A college of mine (last name Newton also) wrote a whole book on Ptolemy’s rounding of data in the Almagesto. No original Greek copies of which exist, so I am not sure Newton is correct in claiming, "Ptolemy was a fraud." (Which is approximately the name of his book.)

Actually, all Newton convincingly shows is that most of the observations reported in the Arabic translations that do survive, were not made by Ptolemy in Greece, but were converted to appear as if they were. (Perhaps in the original Greek Almagesto, Ptolemy gave credit to the astronomers who did make the observations, but this got lost in translations and now only appears as if Ptolemy claims it all.)

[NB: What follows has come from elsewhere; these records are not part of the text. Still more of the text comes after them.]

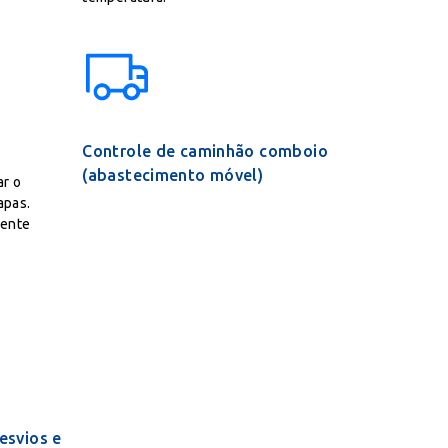
Controle de caminhão comboio
(abastecimento móvel)
r o
apas.
mente
esvios e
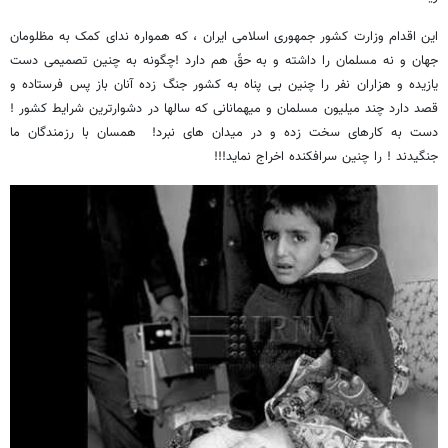
این اقدام وزارت کشور جمهوری اسلامی ایران ، که همواره ندای کمک به مظلومان
جهان و نه مسلمان را داشته و به حقً هم دارد !چگونه به چنین تصمیمی دست
یازیده و هزاران نفر را چنین بی پناه به کشور جنگ زده آنان باز پس فرستاده و
قصد دارد چند میلیون مسلمان و میهمانانی که سالها در دشوارترین شرایط کشور !
دست به کارهای سخت زده و در میدان های نبرد! همسان با رزمندگان ما
جنگیدند ! را چنین سرافکنده اخراج نماید!!!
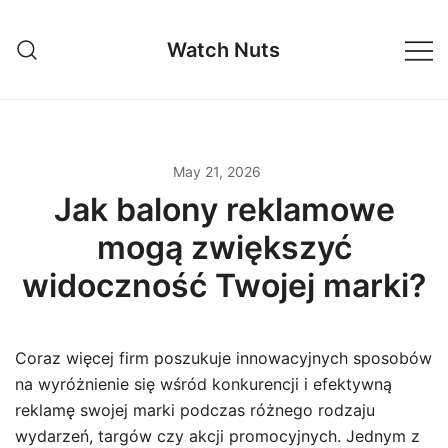
Skip
to
Watch Nuts
content
May 21, 2026
Jak balony reklamowe
mogą zwiększyć
widoczność Twojej marki?
Coraz więcej firm poszukuje innowacyjnych sposobów
na wyróżnienie się wśród konkurencji i efektywną
reklamę swojej marki podczas różnego rodzaju
wydarzeń, targów czy akcji promocyjnych. Jednym z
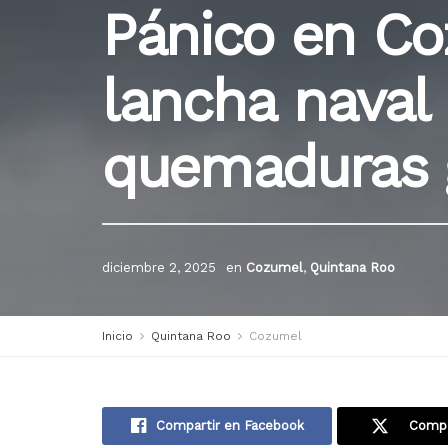
Pánico en Co
lancha naval
quemaduras 
diciembre 2, 2025
en
Cozumel
,
Quintana Roo
Inicio
Quintana Roo
Cozumel
Compartir en Facebook
Compa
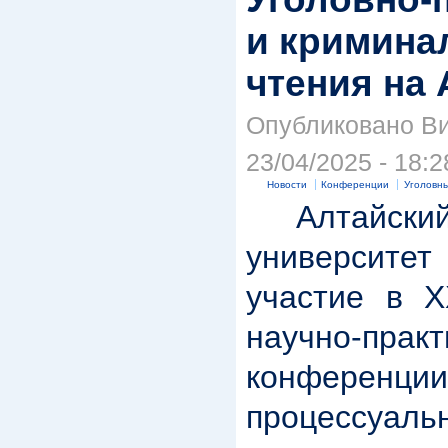
и кримина
чтения на 
Опубликовано Ви
23/04/2025 - 18:2
Новости
Конференции
Уголовны
Алтайский
университет
участие в X
научно-практ
конферен
процес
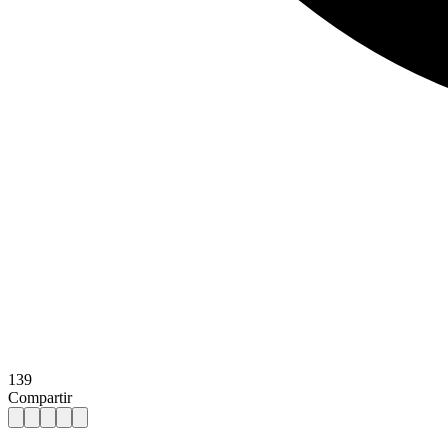
139
Compartir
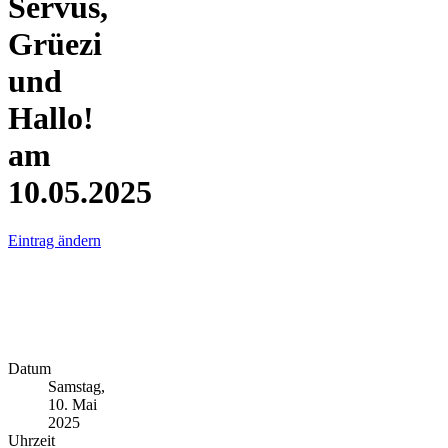
Servus,
Grüezi
und
Hallo!
am
10.05.2025
Eintrag ändern
Datum
Samstag,
10. Mai
2025
Uhrzeit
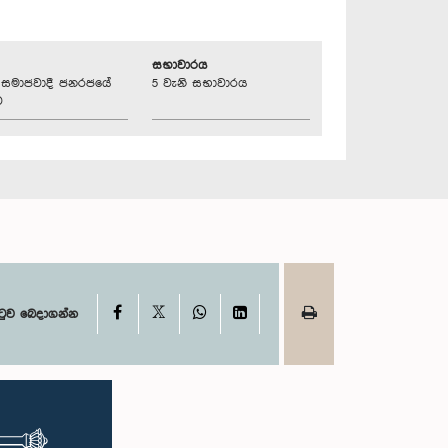
සභාවාරය
්‍රික සමාජවාදී ජනරජයේ
5 වැනි සභාවාරය
ව
X
Facebook
WhatsApp
LinkedIn
ටුව බෙදාගන්න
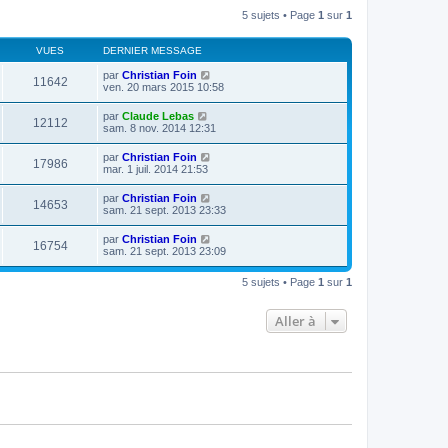
l
s
r
5 sujets • Page
1
sur
1
e
a
m
d
g
e
e
e
s
VUES
DERNIER MESSAGE
r
s
n
a
par
Christian Foin
i
11642
g
ven. 20 mars 2015 10:58
e
e
r
m
par
Claude Lebas
12112
e
sam. 8 nov. 2014 12:31
s
s
par
Christian Foin
a
17986
mar. 1 juil. 2014 21:53
g
e
par
Christian Foin
14653
sam. 21 sept. 2013 23:33
par
Christian Foin
16754
sam. 21 sept. 2013 23:09
5 sujets • Page
1
sur
1
Aller à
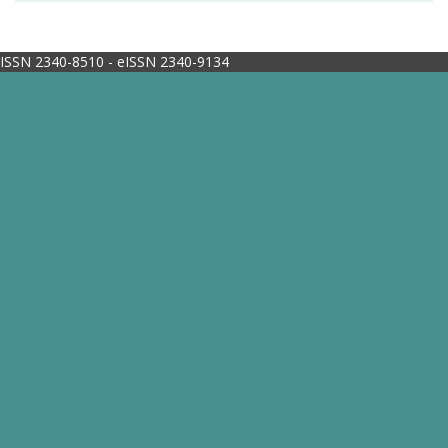
ISSN 2340-8510 - eISSN 2340-9134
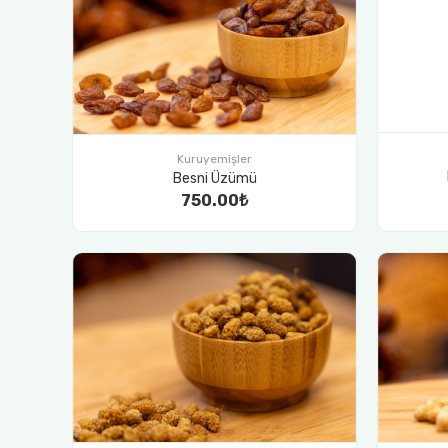
Kuruyemişler
Besni Üzümü
750.00₺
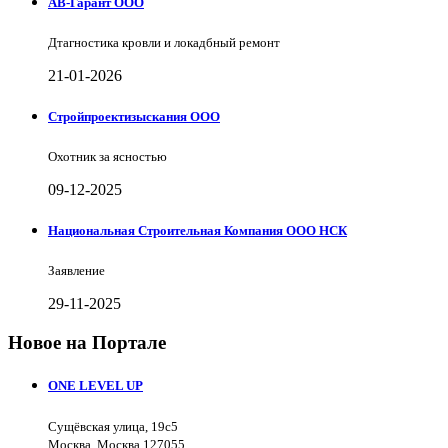
АВ-Гарант ООО
Дтагностика кровли и локадбный ремонт
21-01-2026
Стройпроектизыскания ООО
Охотник за ясностью
09-12-2025
Национальная Строительная Компания ООО НСК
Заявление
29-11-2025
Новое на Портале
ONE LEVEL UP
Сущёвская улица, 19с5
Москва, Москва 127055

Newton was interested in empirical data on the rate the day is growing longer, so he became interested in the old astronomical observations, especially in which cities a total eclipse of the sun was observed. That is why he became an expert on Ptolemy (and Chinese astronomer's data).

Newton’s statistical analysis of the least significant figures of Almagesto data showed that it is NOT original Greek data, in most cases, but has been converted from some other observation site.

Ptolemy again rounded the original data AFTER it had already been rounded in the true original data. This second rounding (and sometime also transformed for use of different units) is in the results of the calculations used to convert to "Athens observations". (Certain least significant digits reported in the Almagesto are rare of absent. - I forget all the details - if interested find Newton's book.)